- **Dataset records**
══════

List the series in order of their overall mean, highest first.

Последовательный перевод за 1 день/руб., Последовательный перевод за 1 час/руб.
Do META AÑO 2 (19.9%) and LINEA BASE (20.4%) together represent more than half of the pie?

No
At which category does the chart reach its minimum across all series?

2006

══════

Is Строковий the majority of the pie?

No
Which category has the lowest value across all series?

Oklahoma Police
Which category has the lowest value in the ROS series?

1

══════

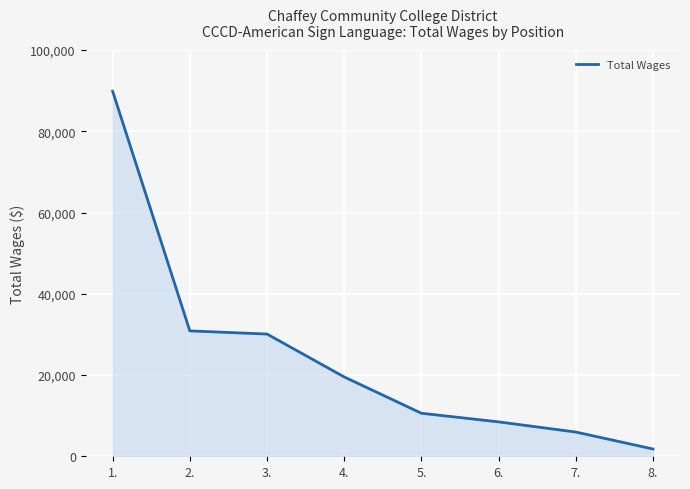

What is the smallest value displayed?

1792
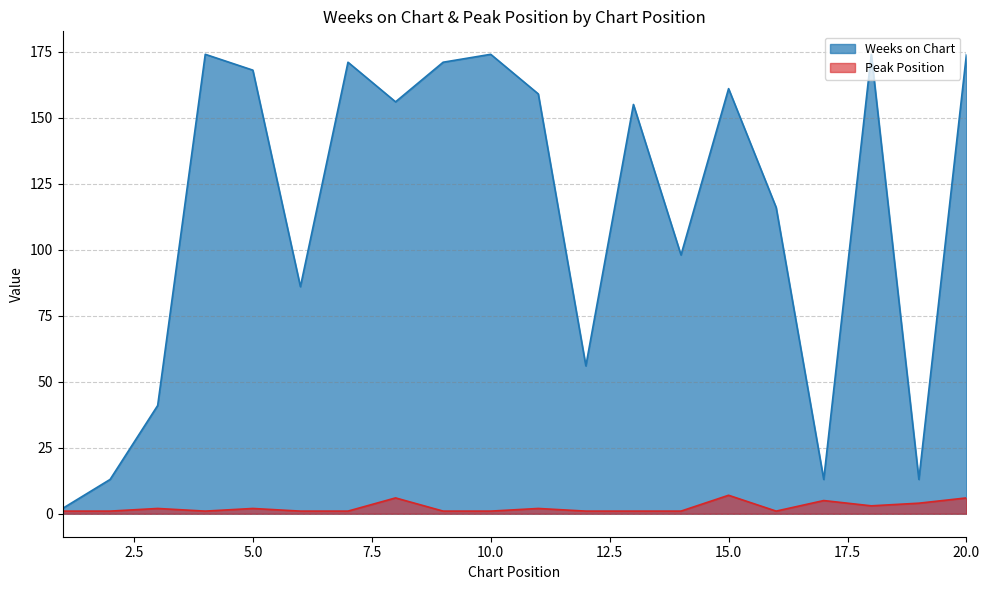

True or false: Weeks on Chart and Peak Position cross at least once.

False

══════

- **Work item**
Copy the material word for word, starting at the line containing "Is Строковий the majority of the pie?" and ending with the line containing "Which category has the lowest value in", both lines included.

- **Response to this task**
Is Строковий the majority of the pie?

No
Which category has the lowest value across all series?

Oklahoma Police
Which category has the lowest value in the ROS series?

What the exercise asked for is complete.